As perguntas "De onde viemos?", "Quem somos?", "Para onde vamos?", que sempre intrigaram o ser humano, têm hoje maiores possibilidades de respostas científicas. Parafraseio Hubert Reeves, astrofísico canadense: 'Somos parte de uma aventura de 15 bilhões de anos, que liga o universo, a vida e o homem numa linha evolutiva que segue do caos para o organizado, do simples para o complexo. Cada um de nós é composto - como, aliás, todos os demais elementos da criação  por partículas elementares gerada s no início dos tempos: de certa forma somos todos poeira de estrelas. Concomitantemente, o bebê, enquanto no ventre de sua mãe, reproduz, em seu desenvolvimento, todo o processo da evolução animal.' Esses fatos levam à indagação: será que carregamos em nós a memória do universo? C.G.Jung, baseado em vivências, trabalhos, estudos e pesquisas e enraizado numa tradição que, no ocidente, tem em Platão um de seus precursores, responde sim a essa questão. Sua obra, juntamente com a desenvolvida pela psicologia do inconsciente, aprofunda essa perspectiva e suas consequências.

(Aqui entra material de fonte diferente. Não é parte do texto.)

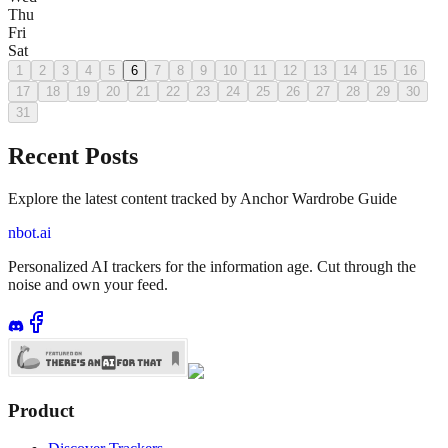
Thu
Fri
Sat
1
2
3
4
5
6
7
8
9
10
11
12
13
14
15
16
17
18
19
20
21
22
23
24
25
26
27
28
29
30
31
Recent Posts
Explore the latest content tracked by Anchor Wardrobe Guide
nbot.ai
Personalized AI trackers for the information age. Cut through the
noise and own your feed.
Product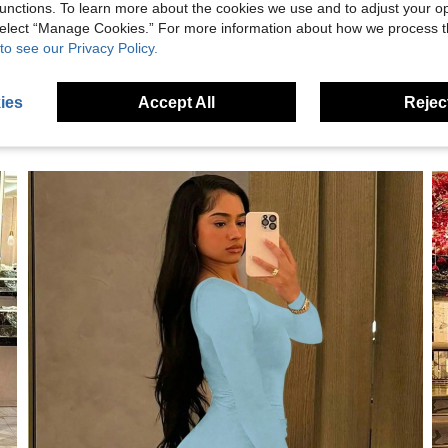
eviews
unctions. To learn more about the cookies we use and to adjust your op
 select “Manage Cookies.” For more information about how we process 
to see our Privacy Policy.
ies
Accept All
Reject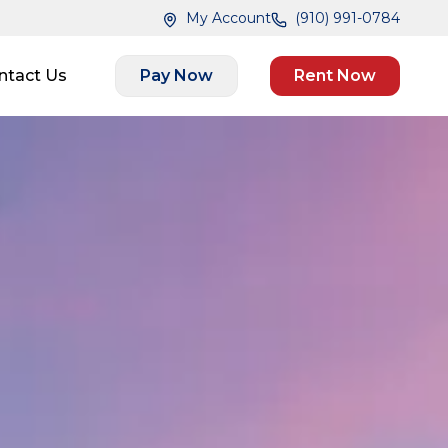
My Account
(910) 991-0784
ntact Us
Pay Now
Rent Now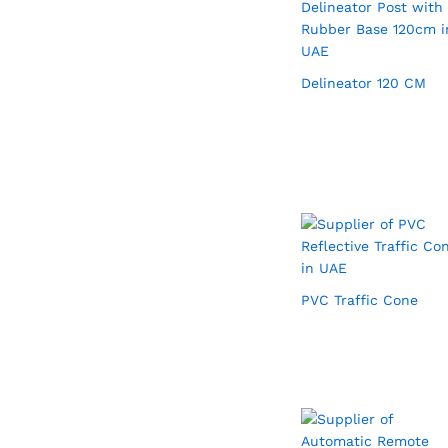
Delineator 120 CM
PVC Traffic Cone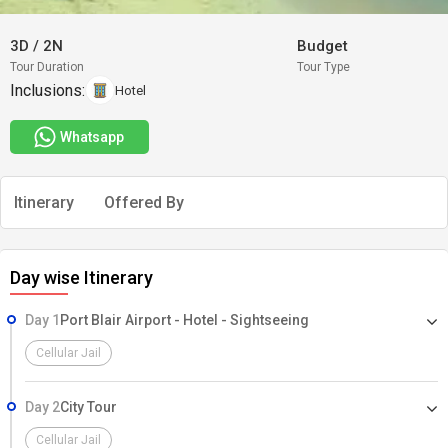
3D
/
2N
Budget
Tour Duration
Tour Type
Inclusions:
Hotel
Whatsapp
Itinerary
Offered By
Day wise Itinerary
Day 1
Port Blair Airport - Hotel - Sightseeing
Cellular Jail
Day 2
City Tour
Cellular Jail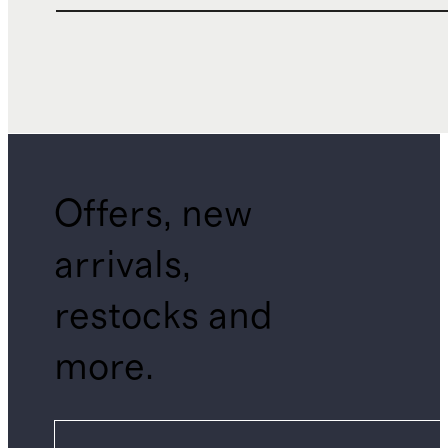
Offers, new
arrivals,
restocks and
more.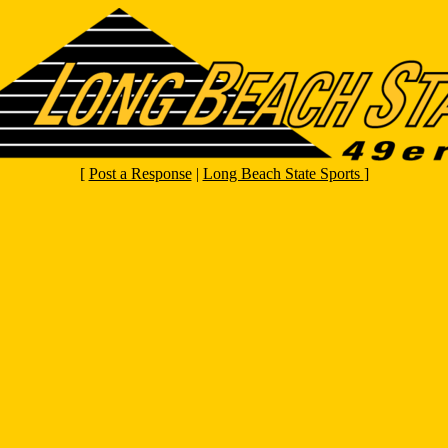
[
Post a Response
|
Long Beach State Sports
]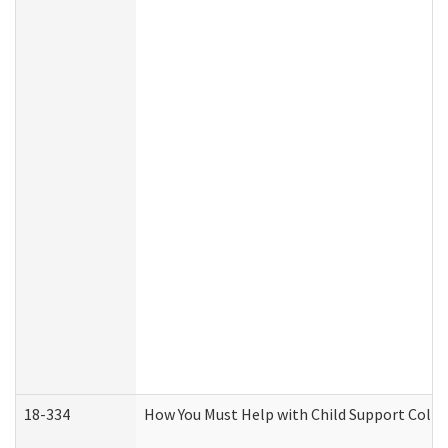
18-334
How You Must Help with Child Support Colle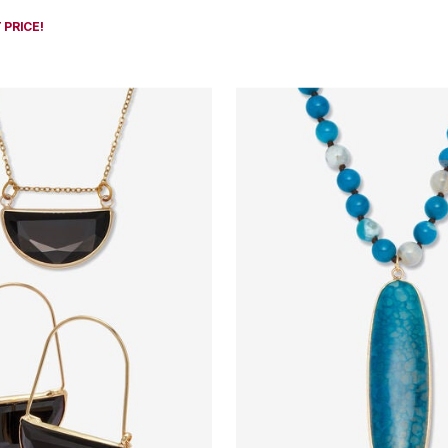
 PRICE!
Customer Rating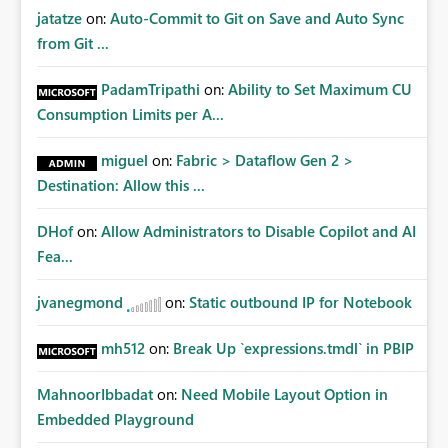
jatatze
on:
Auto-Commit to Git on Save and Auto Sync
from Git ...
PadamTripathi
on:
Ability to Set Maximum CU
Consumption Limits per A...
miguel
on:
Fabric > Dataflow Gen 2 >
Destination: Allow this ...
DHof
on:
Allow Administrators to Disable Copilot and AI
Fea...
jvanegmond
on:
Static outbound IP for Notebook
mh512
on:
Break Up `expressions.tmdl` in PBIP
MahnoorIbbadat
on:
Need Mobile Layout Option in
Embedded Playground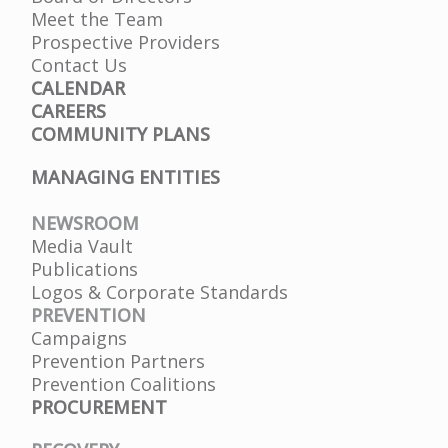
Meet the Team
Prospective Providers
Contact Us
CALENDAR
CAREERS
COMMUNITY PLANS
MANAGING ENTITIES
NEWSROOM
Media Vault
Publications
Logos & Corporate Standards
PREVENTION
Campaigns
Prevention Partners
Prevention Coalitions
PROCUREMENT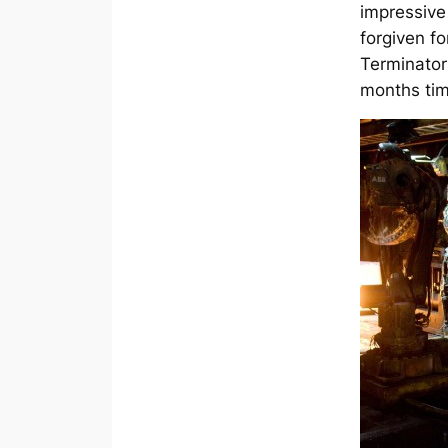
impressive 
forgiven f
Terminator
months tim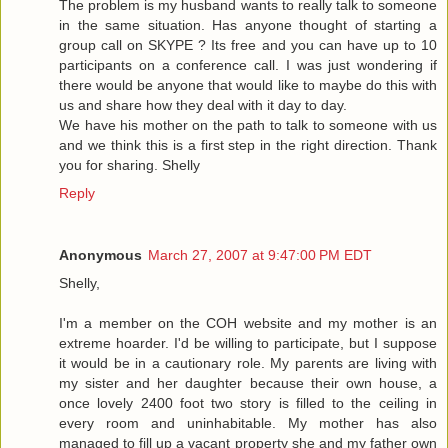
The problem is my husband wants to really talk to someone
in the same situation. Has anyone thought of starting a
group call on SKYPE ? Its free and you can have up to 10
participants on a conference call. I was just wondering if
there would be anyone that would like to maybe do this with
us and share how they deal with it day to day.
We have his mother on the path to talk to someone with us
and we think this is a first step in the right direction. Thank
you for sharing. Shelly
Reply
Anonymous
March 27, 2007 at 9:47:00 PM EDT
Shelly,
I'm a member on the COH website and my mother is an
extreme hoarder. I'd be willing to participate, but I suppose
it would be in a cautionary role. My parents are living with
my sister and her daughter because their own house, a
once lovely 2400 foot two story is filled to the ceiling in
every room and uninhabitable. My mother has also
managed to fill up a vacant property she and my father own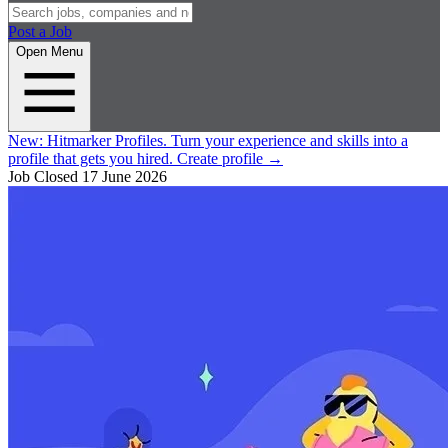
Post a Job
Open Menu
New:
Hitmarker Profiles.
Turn your experience and skills into a
profile that gets you hired.
Create profile
→
Job Closed
17 June 2026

E acrescenta que o homem ocidental está desenraizado, separado de suas fontes e que, em decorrência, ele e nossa civilização estão doentes. Causas e sintomas dessa situação são a exclusiva valorização do pensamento racional e de aspectos materiais da exist ência, a supremacia do ego e de seus desejos, a desconsideração e o afastamento em relação à sua própria psique e ao outro. Embora a definição ou noção de alma possam ser vagas, sua existência é fundamental: é o contato com ela que nos abre para a interioridade, que nos permite o mergulho no mistério que é cada ser humano, que nos possibilita a vivência da alegria que trazem respirar e estar vivo.

 

Ao se afastar de sua alma, ao não cultivá-la, o ser humano distancia-se de si mesmo, desconsidera o outro; perdido, não estabelece relação de intimidade nem consigo, nem com ninguém e vive num isolamento aprisionante. Fernando Pessoa sintetiza poeticamente essa realidade: "Há tanta distância entre nós e nós mesmos como entre nós e os outros." Realidade de distanciamento que se acentua nas civilizações atuais, voltadas ao consumo, ao espetáculo, onde a privacidade é desconsiderada e que têm na valorização do dinheiro e da aparência, na superficialidade e na propaganda características e seu foco.

 

Sabemos que é a capacidade de diálogo que renova o mundo: diálogo com o desconhecido que habita em nós, diálogo com o outro que existe fora, diálogo com o próprio mundo. Nossa proposta é que usemos um produto típico e marcante de nossa civilização, o cinema dito de entretenimento, e deixemos que nossas almas dialoguem com ele. E que, através desses diálogos, possamos concretizar a possibilidade de nos aprofundarmos em nós mesmos ao mesmo tempo em que nos abrimos para o outro e para o mundo; que saiamos de perspectivas que, de tão dominantes, parecem fatos e transformam a velhice numa estrada sombria, ligada basicamente a decrepitude, doenças e morte.

Conseguiremos sair de idéias, conceitos, opiniões e análises coletivas para um caminho individual de diálogo com imagens e sentimentos nossos e dos filmes? Não sabemos, mas é essa nossa proposta e nosso desafio.